As if all preparation weren’t in advance by definition.
Hand your first reader the biggest, thickest marking pen in your drawer, and ask her to make a great big X in the margin every time the narrative takes the time to explain that rain is wet, of all things, that a character’s watch was strapped to his wrist, of all places, or that another character applied lipstick to — wait for it — her lips.
I am now going to post this blog on my website on my computer, which is sitting on my desk. To do so, I might conceivably press buttons on my keyboard or even use my mouse for scrolling. You never can tell.
Believe me, Millicent can — trust her to do it. Keep up the good work!
This is such useful advice! I know I am guilty, as charged. Yes, the tendency to use these self-evident propositions comes from not trusting the reader. Sometimes what starts out as an effort to show-don’t tell ends up as a graceless kind of over-showing.
Thanks so much for this valuable revision tool!
Re your pitch-or-craft question: I think you recently covered pitch so thoroughly that I’d like to see you stay with the craft issues.
What an enlightening series!
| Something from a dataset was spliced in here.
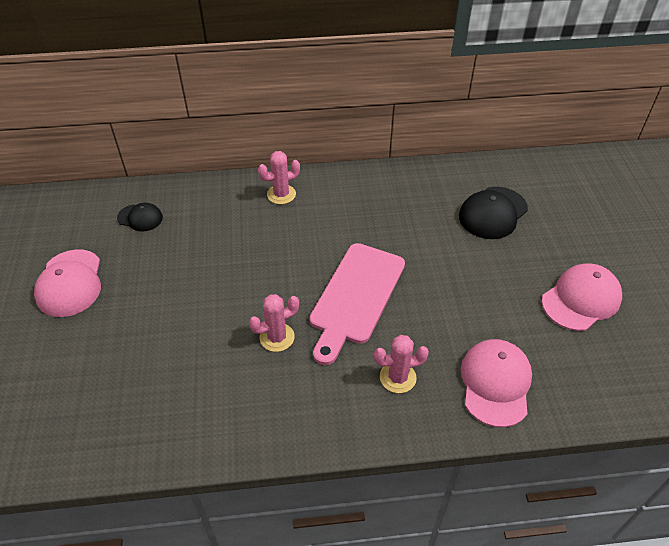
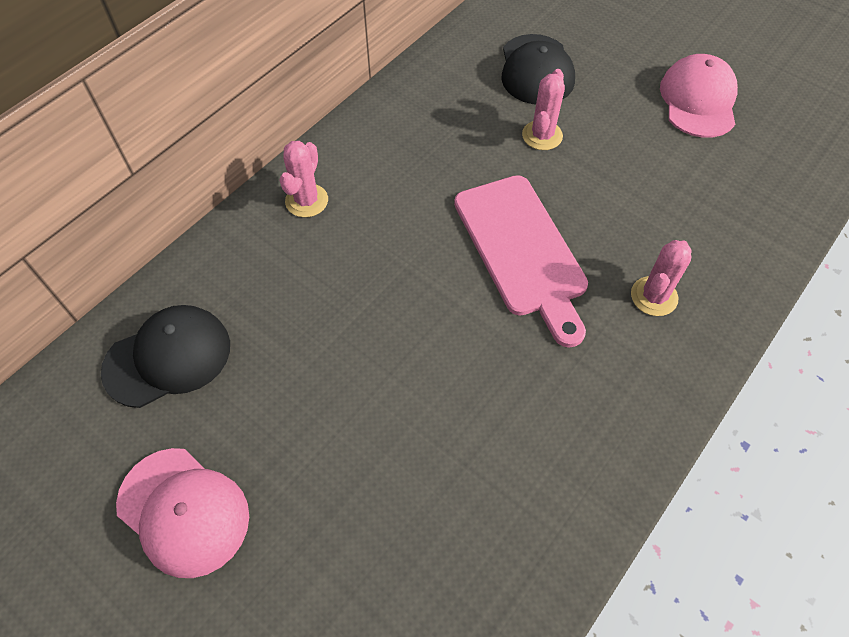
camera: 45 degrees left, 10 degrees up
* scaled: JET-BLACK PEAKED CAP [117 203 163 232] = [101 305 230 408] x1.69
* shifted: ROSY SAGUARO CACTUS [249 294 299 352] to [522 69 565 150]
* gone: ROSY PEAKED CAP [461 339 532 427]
I vote for craft. And with a wave of my hand, I’m off to type on my keyboard.
Terrific series, Ms. Anne. I hope you’re feeling better soon.
I’m also in favor of continuing your discussion of craft. Perhaps, however, a quick refresher on pitching would be good for those of us who will be attending the July conference in Seattle. Selfishly speaking, I need to pitch, pitch, pitch. Besides, every bit of confidence we can gain in that department will only come back as a triumph for you to crow about in your wonderful blog.
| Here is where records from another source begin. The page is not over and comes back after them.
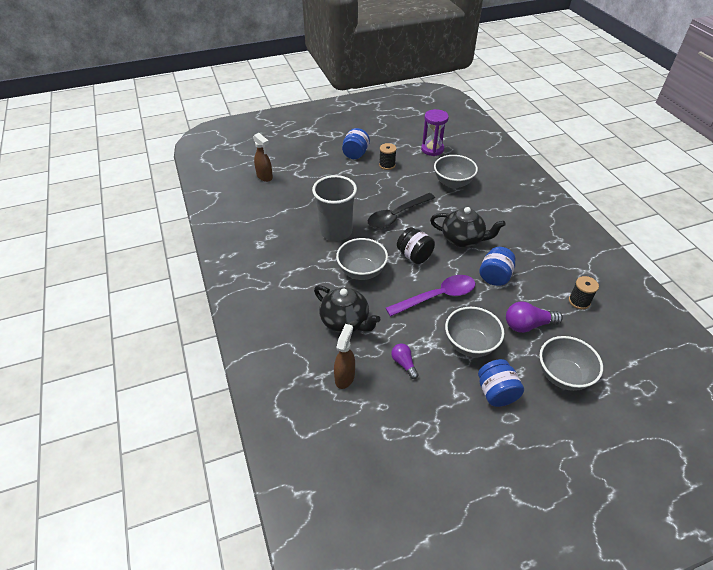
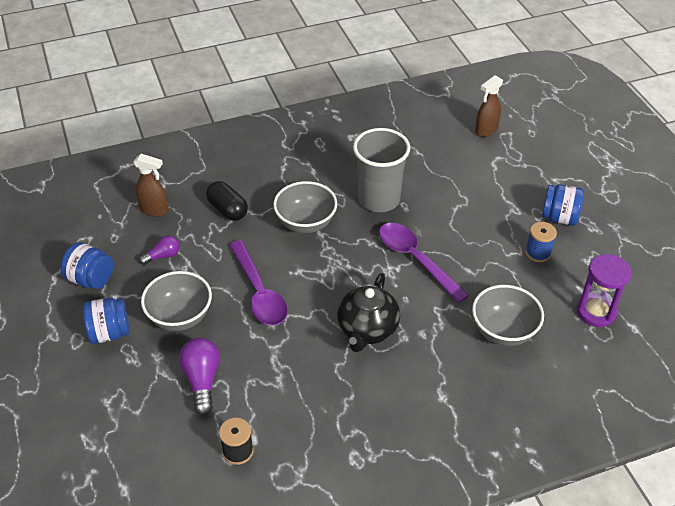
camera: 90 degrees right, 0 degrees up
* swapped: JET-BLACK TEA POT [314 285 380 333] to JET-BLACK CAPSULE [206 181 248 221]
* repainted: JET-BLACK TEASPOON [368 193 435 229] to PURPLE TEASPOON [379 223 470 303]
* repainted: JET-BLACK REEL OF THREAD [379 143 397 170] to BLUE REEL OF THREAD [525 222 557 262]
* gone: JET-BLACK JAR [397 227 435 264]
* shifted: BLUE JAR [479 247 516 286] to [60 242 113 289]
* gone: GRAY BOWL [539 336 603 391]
If it were up to me, I’d stay with the craft series. But to echo Auburn, perhaps a brief detour into the pitching and conference realm would not hurt.
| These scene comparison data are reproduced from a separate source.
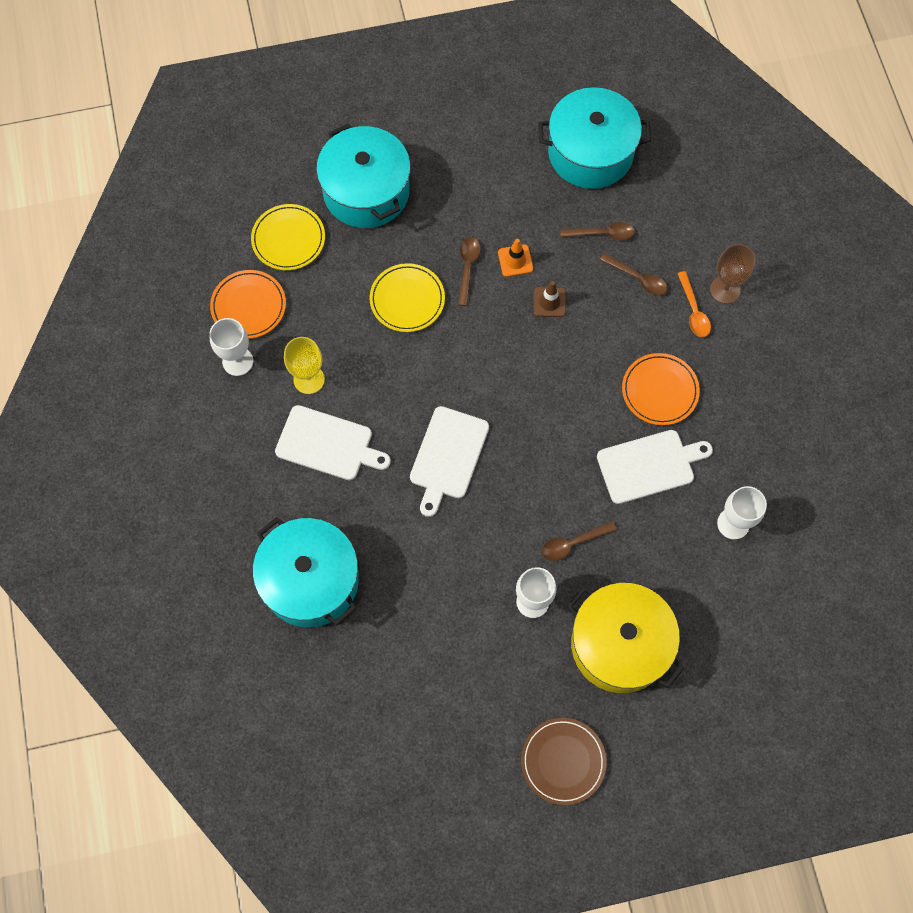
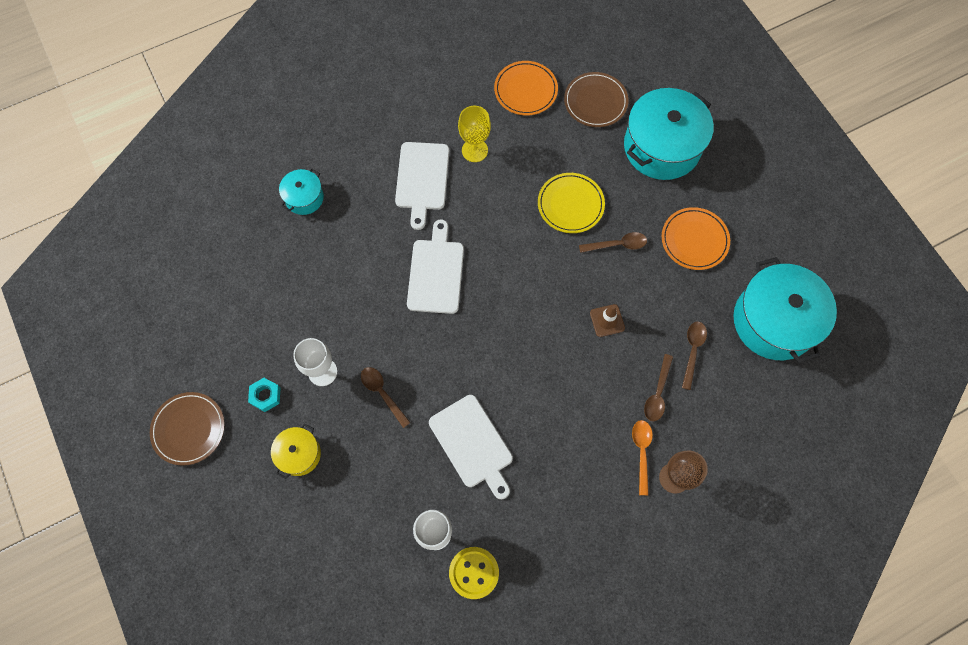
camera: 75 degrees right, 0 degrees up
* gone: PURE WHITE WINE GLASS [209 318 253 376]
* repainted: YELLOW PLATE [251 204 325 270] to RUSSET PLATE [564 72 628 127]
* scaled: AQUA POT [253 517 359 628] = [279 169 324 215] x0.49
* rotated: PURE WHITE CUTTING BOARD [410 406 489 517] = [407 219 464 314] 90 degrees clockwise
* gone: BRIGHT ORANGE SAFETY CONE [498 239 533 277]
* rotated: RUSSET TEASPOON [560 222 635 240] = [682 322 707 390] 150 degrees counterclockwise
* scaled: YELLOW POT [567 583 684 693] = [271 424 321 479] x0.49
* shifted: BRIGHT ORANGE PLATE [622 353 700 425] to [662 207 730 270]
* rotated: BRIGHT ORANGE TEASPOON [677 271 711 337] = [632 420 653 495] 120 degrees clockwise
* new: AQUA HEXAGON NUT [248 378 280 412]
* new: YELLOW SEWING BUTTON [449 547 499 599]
The lined out examples in today’s post remind me of some of the pages in earlier versions of my manuscript(s). That’s how I took my first book from about 540 pages down to about 425. (Moving two chapters to the second story dropped the page count below 400.)
Dave
I’m for craft, but I would like to know about creating a new pitch when you’ve done a complete rewrite, moving around scenes, so the storyline is completely different as a narrative. That’s is, first version went back and forth between two different times. Thought it lent mystery as why someone didn’t show up 20 years before. Now the time is linear. straight storytelling. All this has changed the tag lines, pitch.
I’m placing that one on the to-blog list, Janet — that’s a great question. Since it’s going to be a little while before I’ll get to it at length, here’s the short answer:
Throw out the original pitch — because you’re absolutely right; parts that no longer exist will be misleading. For this reason, just revising the pitch you already have will be far, far more difficult than writing a new one from scratch.
I know that this sounds counter-intuitive, but trust me on this one. Pitch the new book as if it were the only version that ever existed — otherwise, it’s just too tempting to go off on digressions about how the book has changed. Which isn’t really interesting to someone you want to read THIS version of the book.
I’ve thrown out the pitch and will never mention the old way. Now to create tension in why the heck we should care about the new story.
Hmm. Brevity isn’t my strong suit, but that’s a thought, Auburn and Dave.